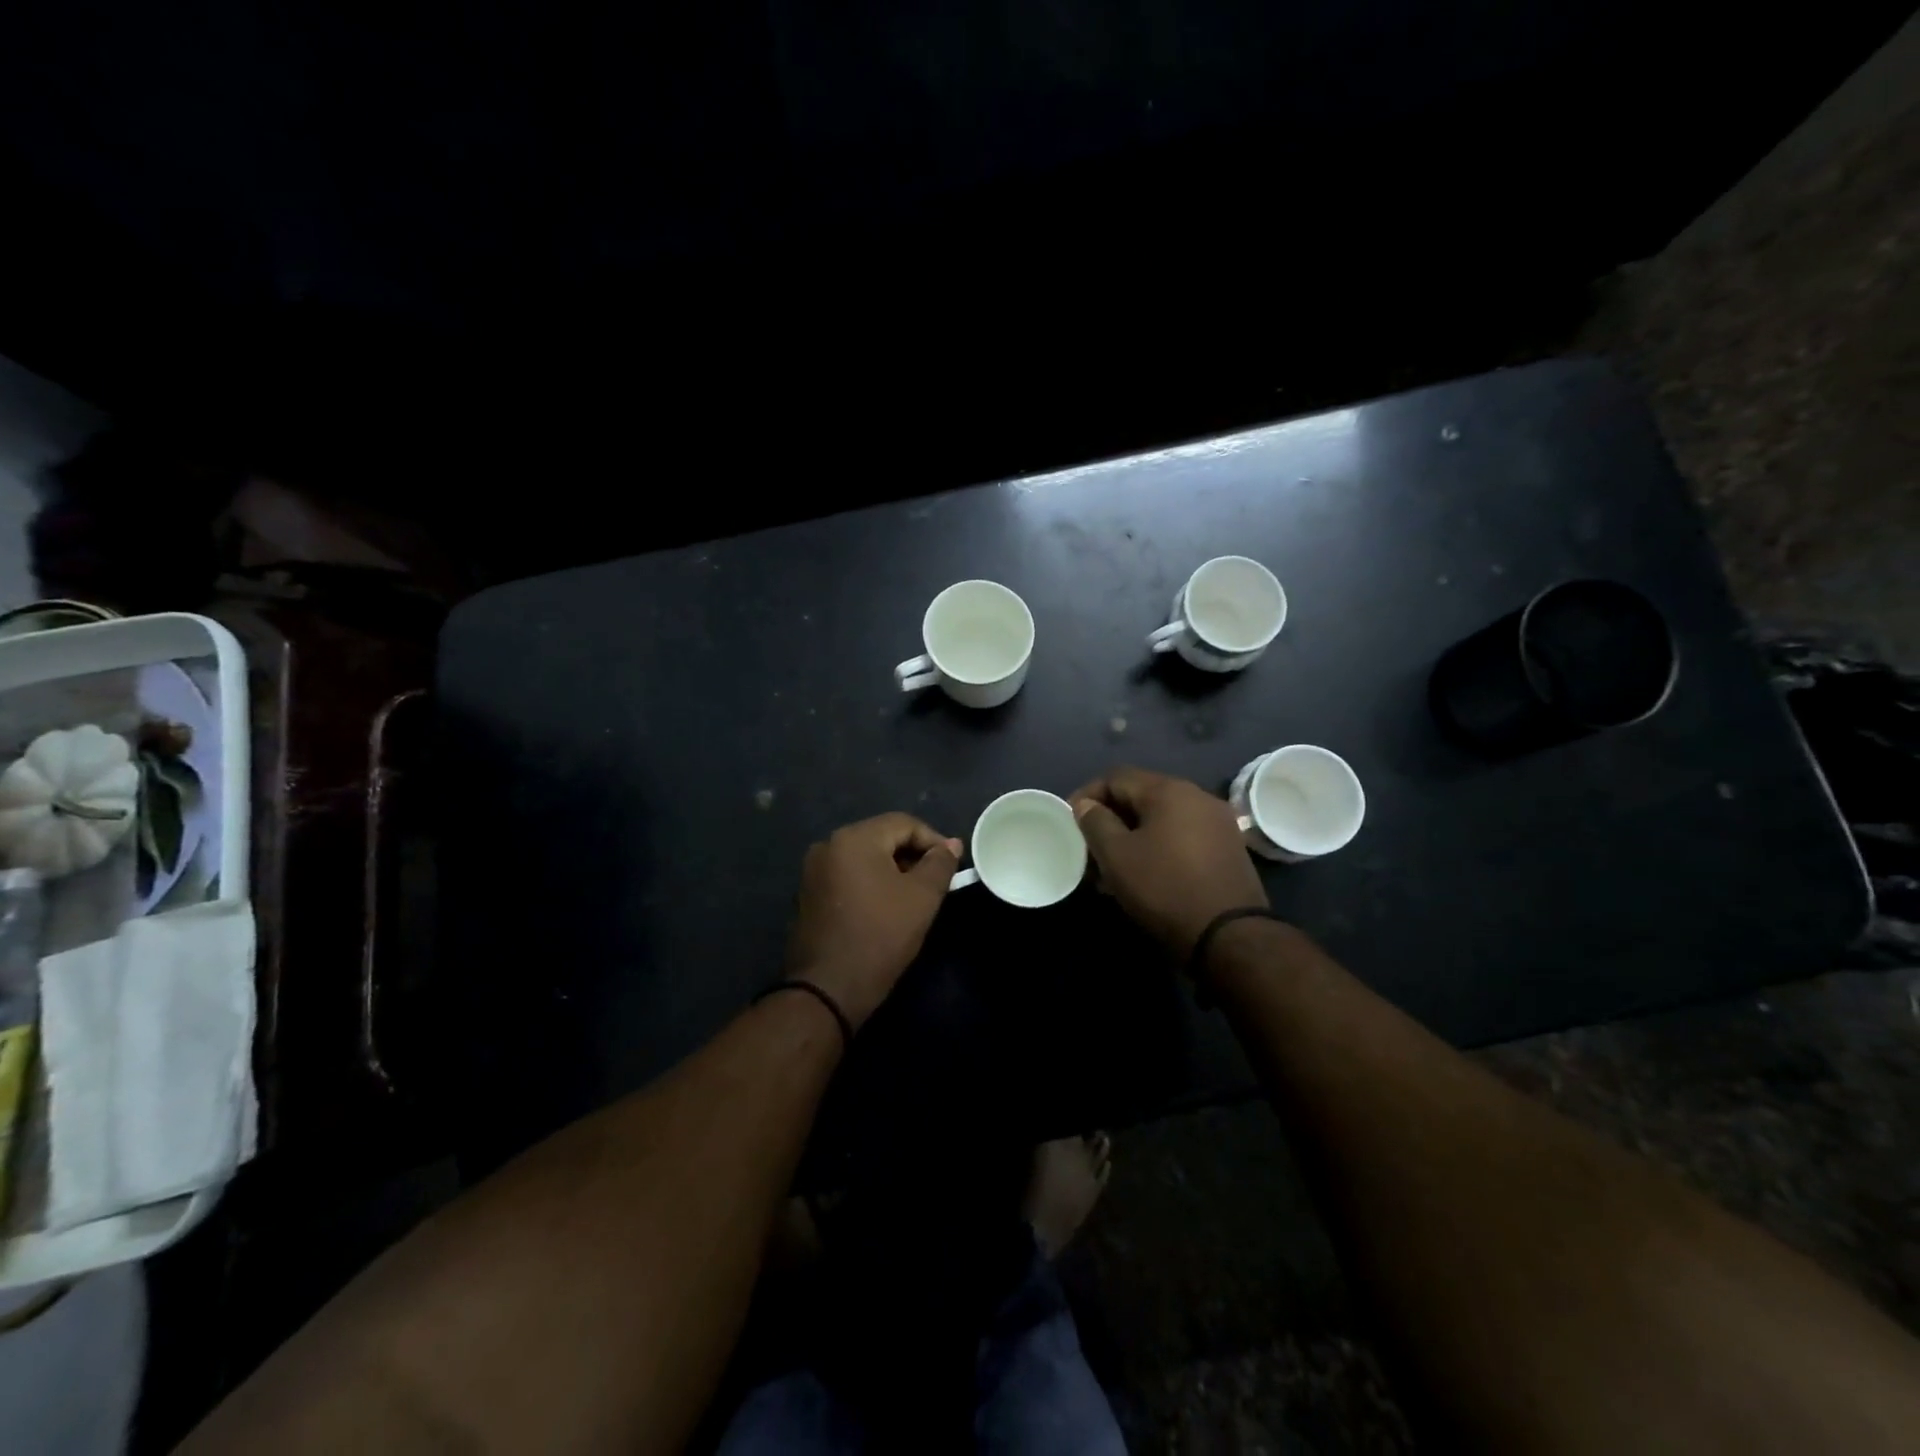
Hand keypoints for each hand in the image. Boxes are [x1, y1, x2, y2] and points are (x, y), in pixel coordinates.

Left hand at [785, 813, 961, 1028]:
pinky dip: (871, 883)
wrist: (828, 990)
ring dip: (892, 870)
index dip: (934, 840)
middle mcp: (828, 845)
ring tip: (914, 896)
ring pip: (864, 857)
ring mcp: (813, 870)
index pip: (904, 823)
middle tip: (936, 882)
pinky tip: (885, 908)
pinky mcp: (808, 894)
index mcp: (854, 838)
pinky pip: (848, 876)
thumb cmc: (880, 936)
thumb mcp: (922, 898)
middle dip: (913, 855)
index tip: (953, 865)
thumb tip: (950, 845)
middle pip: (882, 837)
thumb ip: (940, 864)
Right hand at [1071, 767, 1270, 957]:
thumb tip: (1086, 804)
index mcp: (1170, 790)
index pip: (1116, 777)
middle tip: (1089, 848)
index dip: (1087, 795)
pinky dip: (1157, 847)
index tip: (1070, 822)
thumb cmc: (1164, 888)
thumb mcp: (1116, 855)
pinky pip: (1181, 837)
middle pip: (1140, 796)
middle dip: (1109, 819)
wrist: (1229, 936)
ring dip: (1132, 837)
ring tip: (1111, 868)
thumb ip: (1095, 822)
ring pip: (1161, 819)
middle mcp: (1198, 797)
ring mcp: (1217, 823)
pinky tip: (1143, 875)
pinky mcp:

□ □ □ □ □ □ □

Line by line, reproduce the material above exactly, leaving each picture out.

**Answer to the problem:**
Hand keypoints for each hand in the image. Boxes are [x1, y1, x2, y2] and points are (x, y), in pixel coordinates.

Left hand at [785, 813, 961, 1028]:
pinky dip: (871, 883)
wrist: (828, 990)
ring dip: (892, 870)
index dip: (934, 840)
middle mcp: (828, 845)
ring tip: (914, 896)
ring pip: (864, 857)
ring mcp: (813, 870)
index pip: (904, 823)
middle tip: (936, 882)
pinky tip: (885, 908)
pinky mcp: (808, 894)
index mcp: (854, 838)
pinky pip: (848, 876)
thumb cmc: (880, 936)
thumb mcp: (922, 898)
middle dip: (913, 855)
index tip: (953, 865)
thumb tip: (950, 845)
middle pip: (882, 837)
thumb ip: (940, 864)
Right hand at [1071, 767, 1270, 957]:
thumb tip: (1086, 804)
index mcp: (1170, 790)
index pip: (1116, 777)
middle tip: (1089, 848)
index dip: (1087, 795)
pinky dip: (1157, 847)
index tip: (1070, 822)
thumb cmc: (1164, 888)
thumb mcp: (1116, 855)
pinky pip: (1181, 837)
middle pip: (1140, 796)
middle dip: (1109, 819)
wrist: (1229, 936)
ring dip: (1132, 837)
ring tip: (1111, 868)
thumb ip: (1095, 822)
ring pip: (1161, 819)
middle mcp: (1198, 797)
ring mcp: (1217, 823)
pinky tip: (1143, 875)
pinky mcp:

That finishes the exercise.